Technically a wrapper of a wrapper, though llama-cpp-python is quite excellent... TBH I would just recommend using that and all its under-the-radar features (like grammar, and built in function calling support with Functionary).

Oh it's a wrapper? I just skimmed and thought they reinvented llama.cpp for some reason, which would have been mildly interesting.
(edit: this is completely irrelevant remark. sorry) It's (1) written in Python, and (2) ollama appears nowhere in their Docker repo [1], and (3) it gets the models only from huggingface instead of the ollama repos. Thus maybe it is NOT a wrapper of ollama?

[1] https://github.com/googlecloudplatform/localllm

Slightly off topic, here is the best local llama.cpp wrapper I've run into:

https://github.com/Mozilla-Ocho/llamafile

You can download any .gguf model (not just the ones in their examples) and run it locally (as long as you have the ram for it). I was running 7B models with ease on an old FX8350 and now 13B models on a 5600X (32GB RAM on both machines).

This wrapper spins up a local web server that runs a simple web frontend to use immediately with no code, but also exposes an OpenAI compatible API for dev work and alt frontends (like SillyTavern).

What's the speed? I heard of llamafile before.
I wasn't really timing it, but it felt fine, especially since it prints out while generating. The 13B model on the 5600X is about 10 seconds. Tho once the conversation gets too long (about 10 replies) it will go sideways. I gotta play with the default settings. IIRC the 7B on the Fx8350 was closer to 25 seconds per response.
does Functionary work with generic models like llama.cpp? had the impression you could only use Functionary GGUFs
Llama.cpp is an inference engine. The author of llama.cpp designed gguf. Funcionary is a model that does function calling. You can download functionary weights in the gguf format and then run it using llama.cpp on low-end machines using CPU or GPU or a mix of both.
ok so the answer is no, thanks
The GP educated you and you still said the answer was "no"? It's clearly "yes".
I read the original question as "is the 'Functionary' thing something that works with any LLM you can run in llama.cpp, not just only with the special 'Functionary' finetuned models?", to which the answer now is clearly no.

Very interesting question, as I also read top-level post as saying it's a llama-cpp-python feature, and therefore I could shove some random dolphin-mixtral or whatever I have on my hard drive at it, and it will work.

This question is confusing to me.

Functionary is a series of function calling llama architecture finetuned models, not a new base model, if thats what you mean.

Hence, it can be turned into a gguf like any other llama finetune.

It just has a very esoteric prompting format, but llama-cpp-python is specifically set up to leverage it.

from the parent:

> TBH I would just recommend using that and all its under-the-radar features (like grammar, and built in function calling support with Functionary).

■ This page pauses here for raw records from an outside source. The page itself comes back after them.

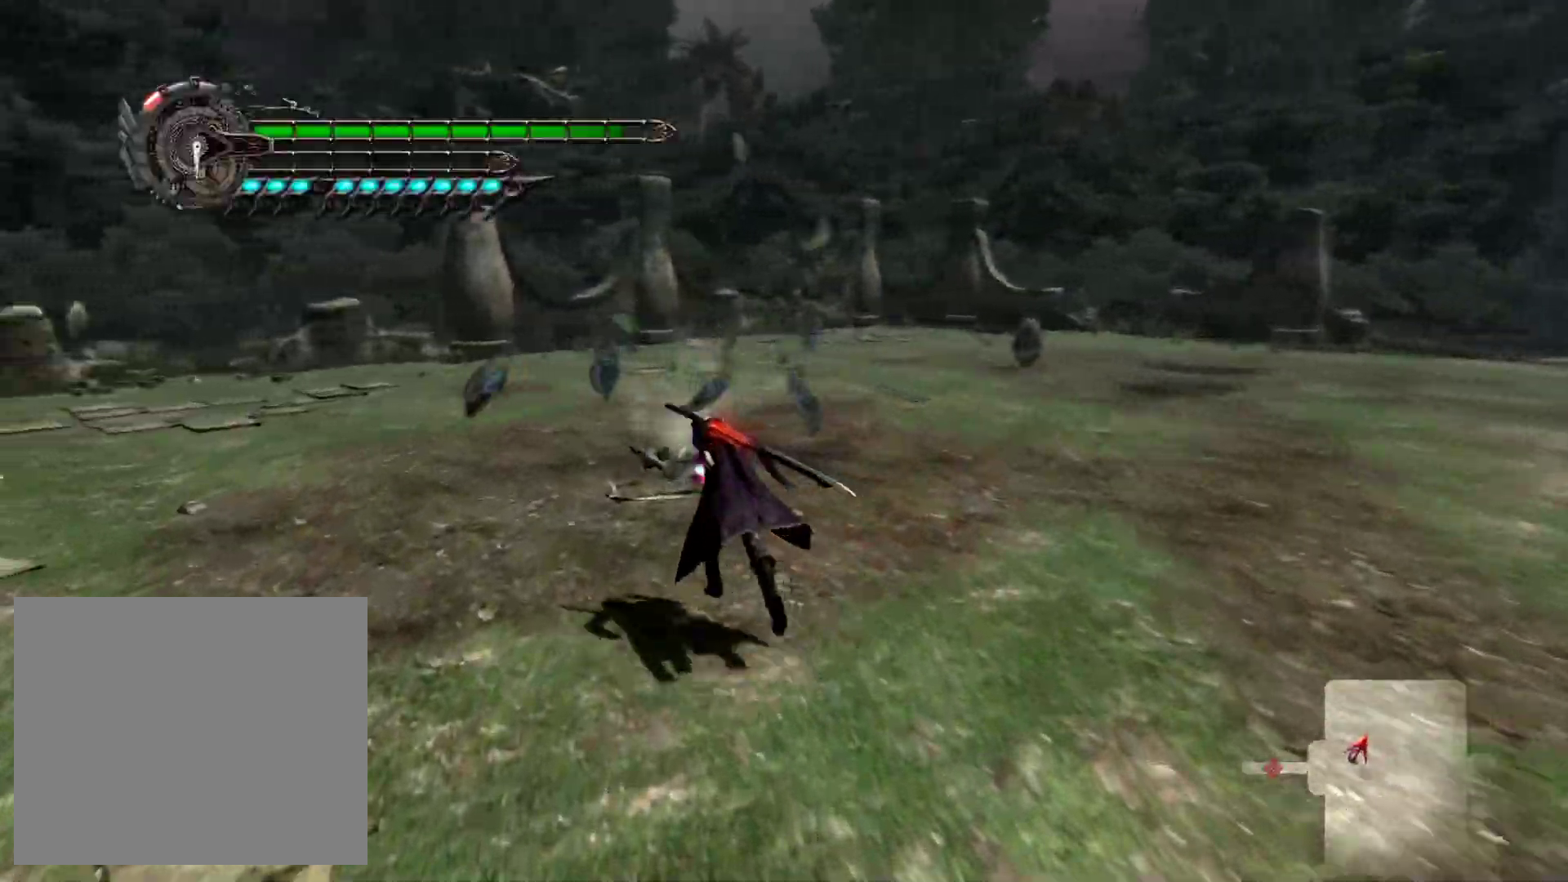
{"buttons": ["L1", "L2"], "left_stick": "down", "right_stick": "center", "events": [[67, "L2", "down"], [167, "R2", "down"], [300, "L1", "up"], [383, "left_stick", "center"], [400, "L1", "down"], [483, "R2", "up"], [500, "left_stick", "down"]]}
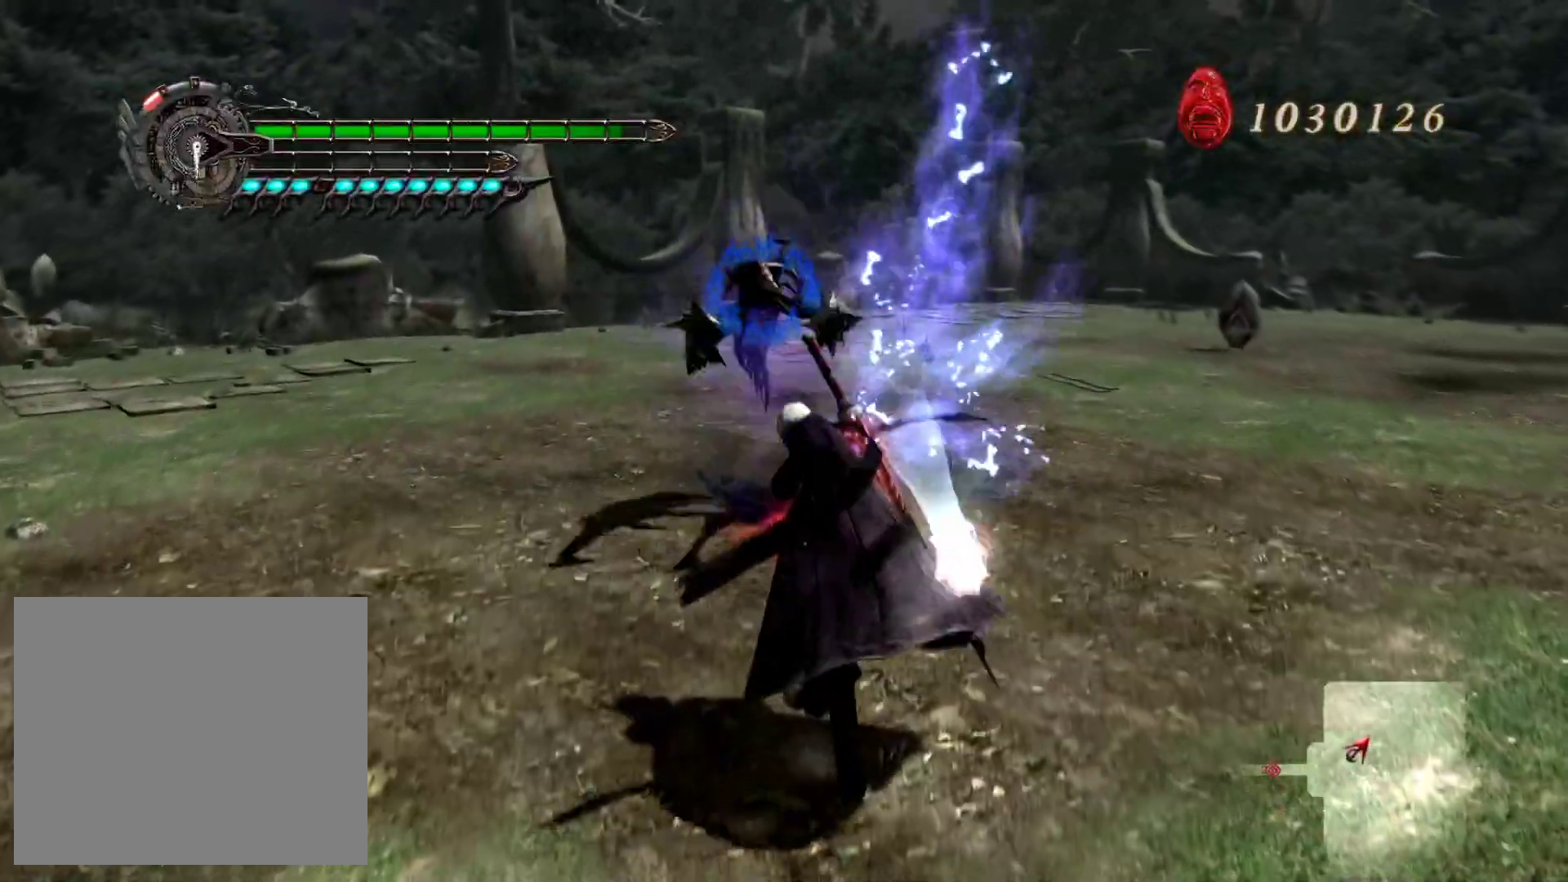
{"buttons": ["SQUARE", "L1", "L2"], "left_stick": "down", "right_stick": "center", "events": [[133, "SQUARE", "down"]]}
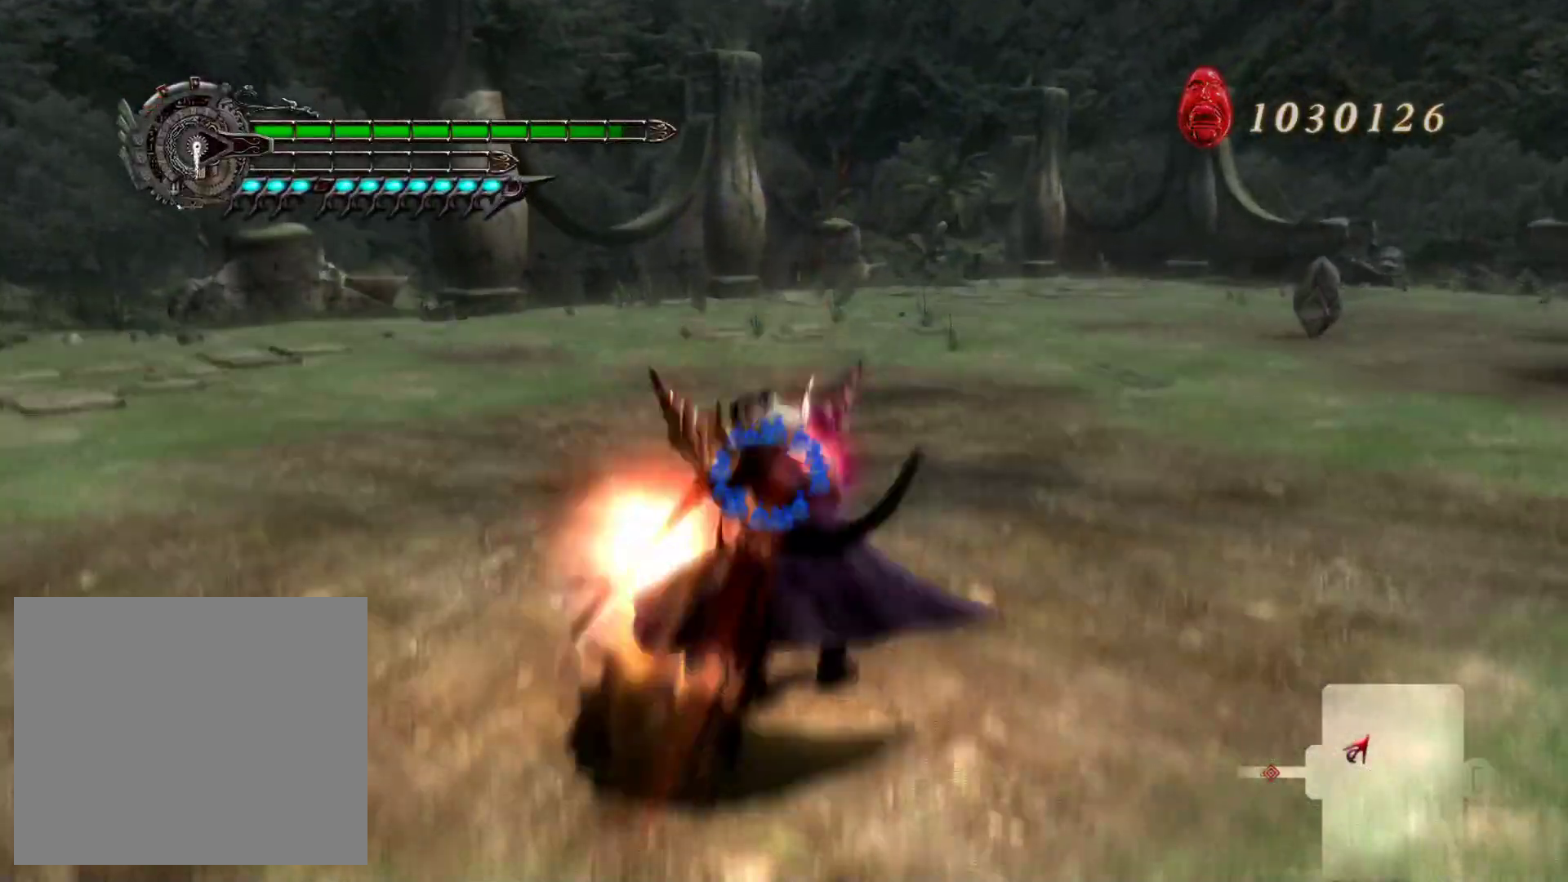
{"buttons": ["SQUARE", "L1"], "left_stick": "center", "right_stick": "center", "events": [[183, "L2", "up"], [200, "left_stick", "center"]]}
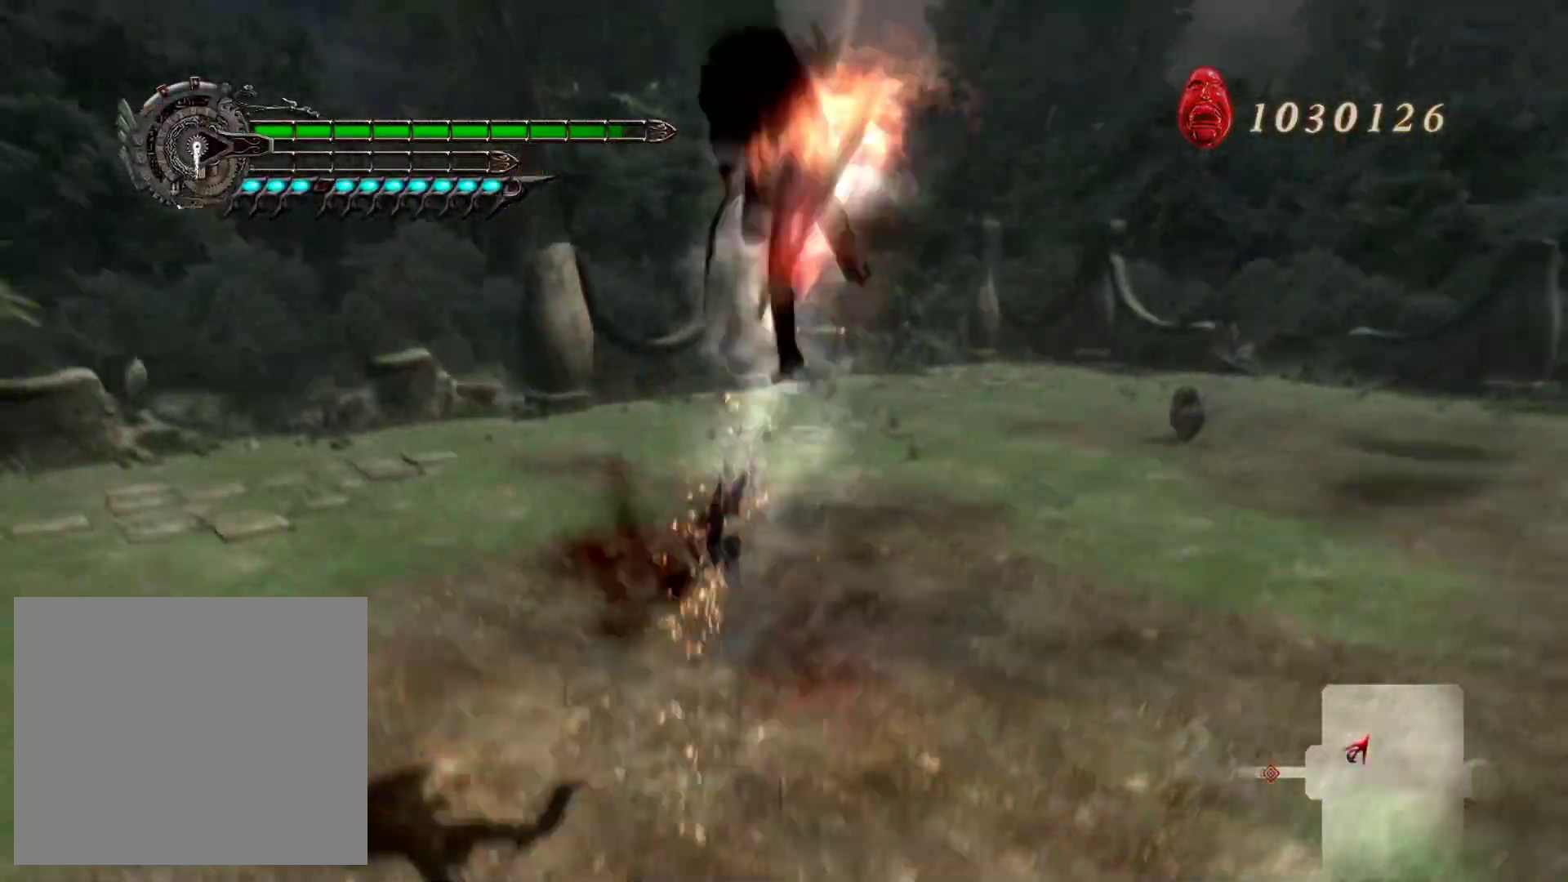
{"buttons": ["L1"], "left_stick": "up", "right_stick": "center", "events": [[83, "SQUARE", "up"], [250, "left_stick", "up"]]}
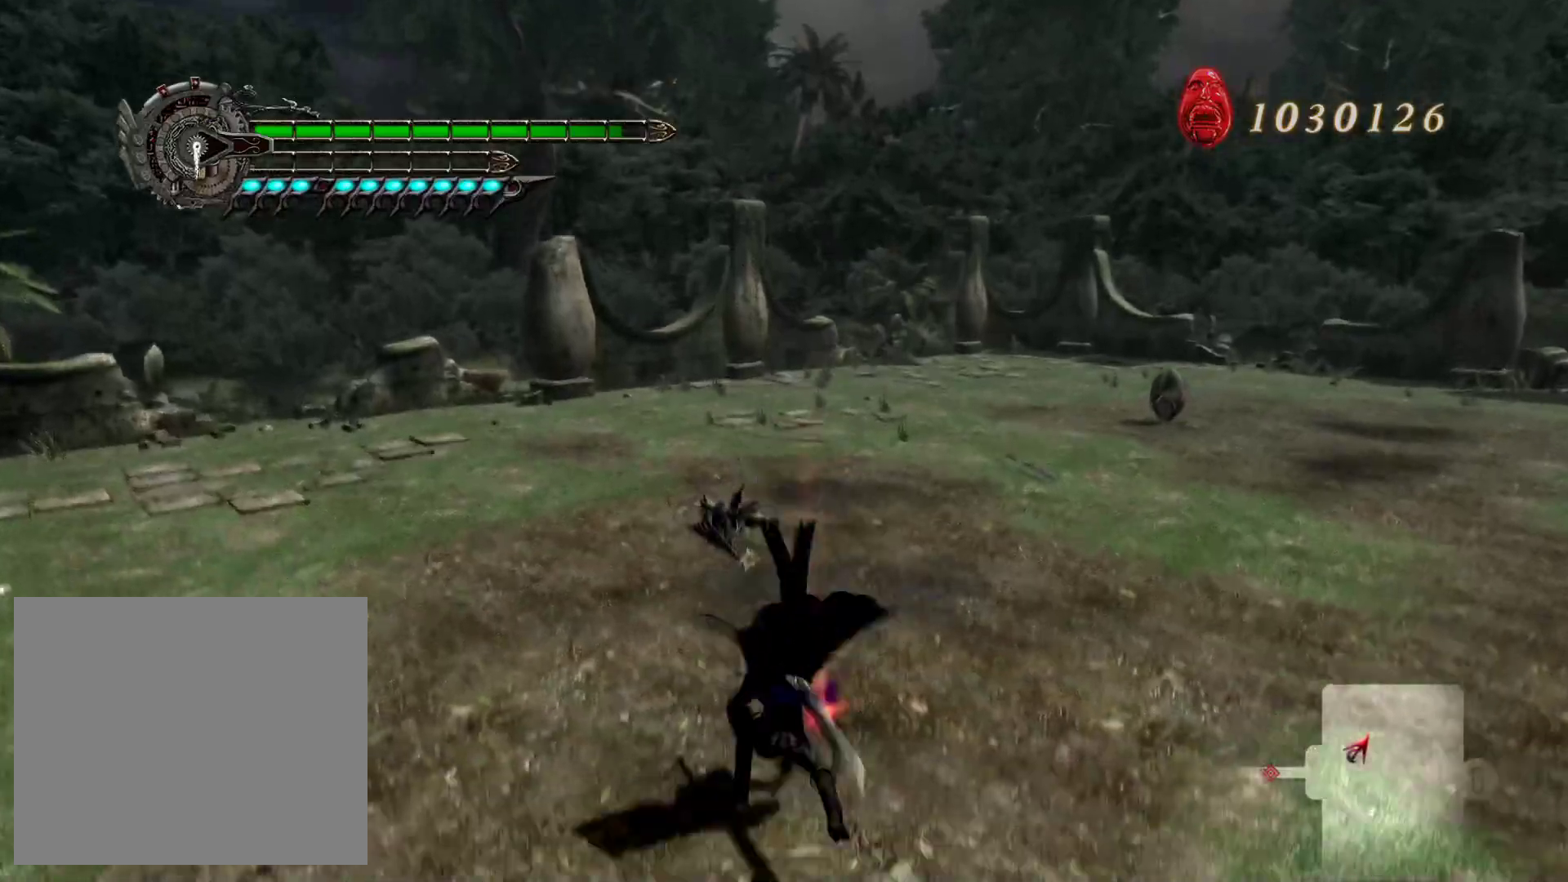
{"buttons": ["L1"], "left_stick": "up", "right_stick": "center", "events": [[217, "L2", "down"], [317, "SQUARE", "down"], [417, "SQUARE", "up"], [433, "L2", "up"]]}
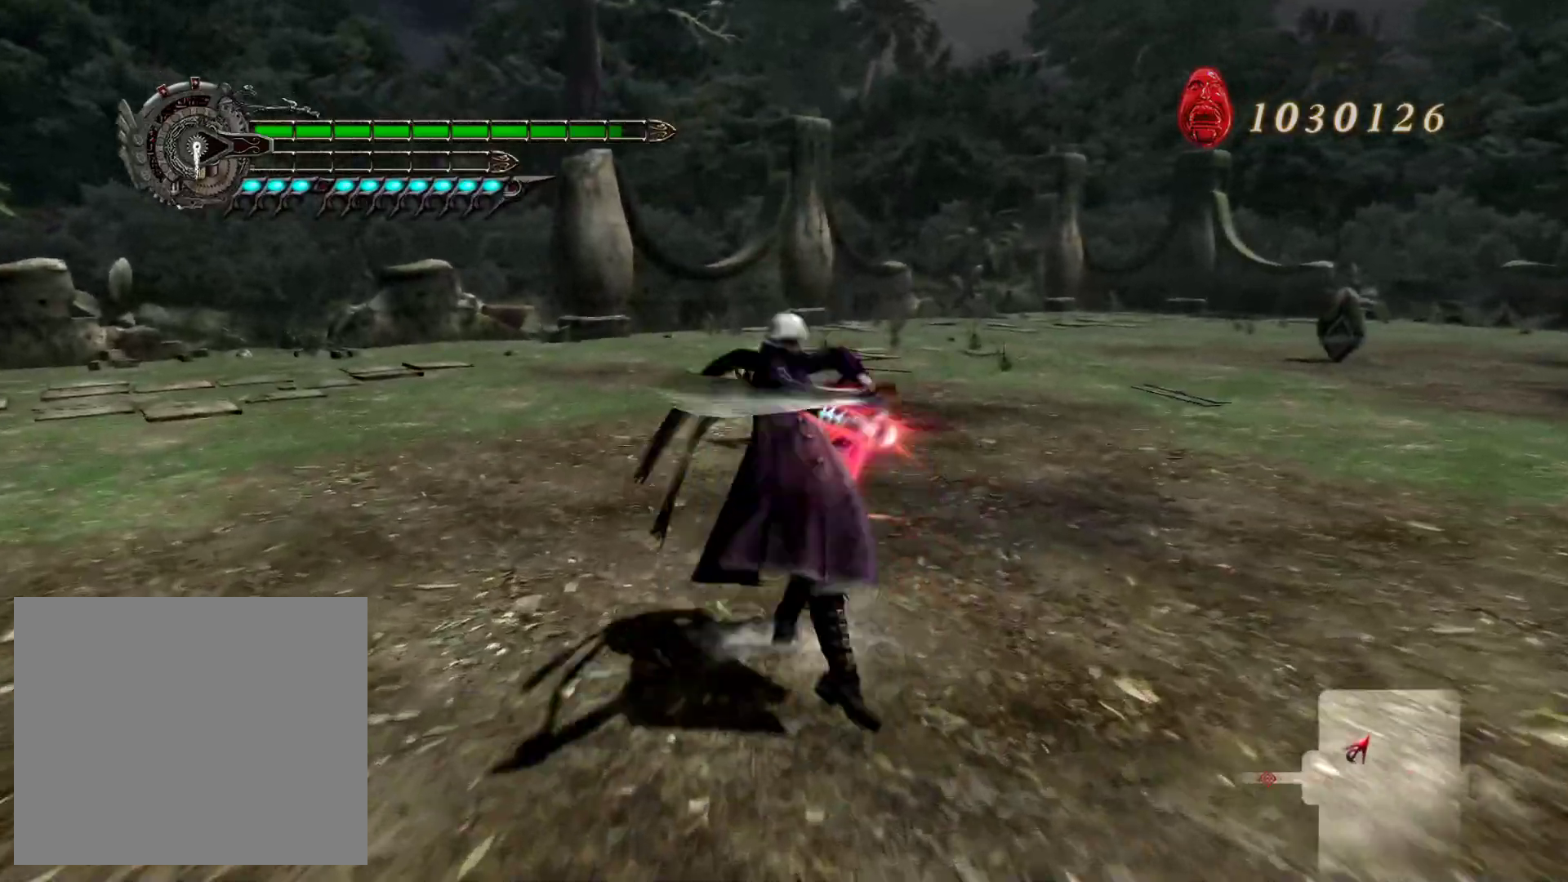
{"buttons": ["L1"], "left_stick": "center", "right_stick": "center", "events": [[50, "left_stick", "center"]]}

I never heard about Functionary, this comment seems to say “I would use llama.cpp plus Functionary”. Now, since llama.cpp allows to plug in several models, I was wondering if Functionary works with several models too, ie is Functionary a library that allows to add function calling to models?

The following answer to my comment helped clarifying that Functionary is not a lib, but a specific model, or that is what I understand from the answer. So the answer is “no, you can’t use functionary with many models (eg it’s not like llama.cpp that works with multiple models) because Functionary is a model itself”

:-)

I wonder what need they're fulfilling here. It's not really more useful than using llamacpp-python. This is not something old Google would even release.
> I wonder what need they're fulfilling here.

The need to fill more seats on the AI hype train.

(Someone's probably got "release AI software as Google open source" as an OKR)

> We suggest using a machine type of e2-standard-32 (32 vCPU, 16 core and 128 GB memory), an admittedly beefy machine.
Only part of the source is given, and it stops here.